* _Task statement_
From the entries that follow, copy exactly the lines beginning at the line holding "338 154 1.53" and continuing through the line holding "768 208 6.54".
*** Given records
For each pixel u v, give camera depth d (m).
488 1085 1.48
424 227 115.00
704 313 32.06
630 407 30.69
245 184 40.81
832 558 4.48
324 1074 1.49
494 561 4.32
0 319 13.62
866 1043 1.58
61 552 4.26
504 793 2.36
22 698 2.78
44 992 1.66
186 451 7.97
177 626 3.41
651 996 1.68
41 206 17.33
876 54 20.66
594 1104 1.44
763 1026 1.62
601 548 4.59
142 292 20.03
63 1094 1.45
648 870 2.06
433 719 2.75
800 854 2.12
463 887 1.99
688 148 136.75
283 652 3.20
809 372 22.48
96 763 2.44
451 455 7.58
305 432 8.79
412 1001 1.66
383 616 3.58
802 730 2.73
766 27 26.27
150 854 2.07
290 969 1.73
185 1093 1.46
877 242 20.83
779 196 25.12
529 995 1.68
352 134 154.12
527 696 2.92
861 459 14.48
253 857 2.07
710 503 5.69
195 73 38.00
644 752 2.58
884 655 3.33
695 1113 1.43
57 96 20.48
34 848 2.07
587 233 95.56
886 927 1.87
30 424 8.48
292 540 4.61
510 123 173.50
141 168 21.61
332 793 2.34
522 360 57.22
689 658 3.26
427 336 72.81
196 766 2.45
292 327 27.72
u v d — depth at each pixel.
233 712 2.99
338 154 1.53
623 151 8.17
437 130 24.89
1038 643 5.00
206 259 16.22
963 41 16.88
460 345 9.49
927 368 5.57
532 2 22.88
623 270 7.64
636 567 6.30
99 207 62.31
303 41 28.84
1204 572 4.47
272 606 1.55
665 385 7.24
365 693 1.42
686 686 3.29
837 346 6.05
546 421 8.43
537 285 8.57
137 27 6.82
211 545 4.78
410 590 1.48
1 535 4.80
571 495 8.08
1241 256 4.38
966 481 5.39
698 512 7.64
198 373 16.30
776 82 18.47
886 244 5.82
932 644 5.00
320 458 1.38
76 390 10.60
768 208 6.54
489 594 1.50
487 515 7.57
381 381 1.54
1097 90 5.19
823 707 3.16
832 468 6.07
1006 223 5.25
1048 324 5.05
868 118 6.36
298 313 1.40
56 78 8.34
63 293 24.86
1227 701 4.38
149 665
******
* _Written answer_
338 154 1.53
623 151 8.17
437 130 24.89
1038 643 5.00
206 259 16.22
963 41 16.88
460 345 9.49
927 368 5.57
532 2 22.88
623 270 7.64
636 567 6.30
99 207 62.31
303 41 28.84
1204 572 4.47
272 606 1.55
665 385 7.24
365 693 1.42
686 686 3.29
837 346 6.05
546 421 8.43
537 285 8.57
137 27 6.82
211 545 4.78
410 590 1.48
1 535 4.80
571 495 8.08
1241 256 4.38
966 481 5.39
698 512 7.64
198 373 16.30
776 82 18.47
886 244 5.82
932 644 5.00
320 458 1.38
76 390 10.60
768 208 6.54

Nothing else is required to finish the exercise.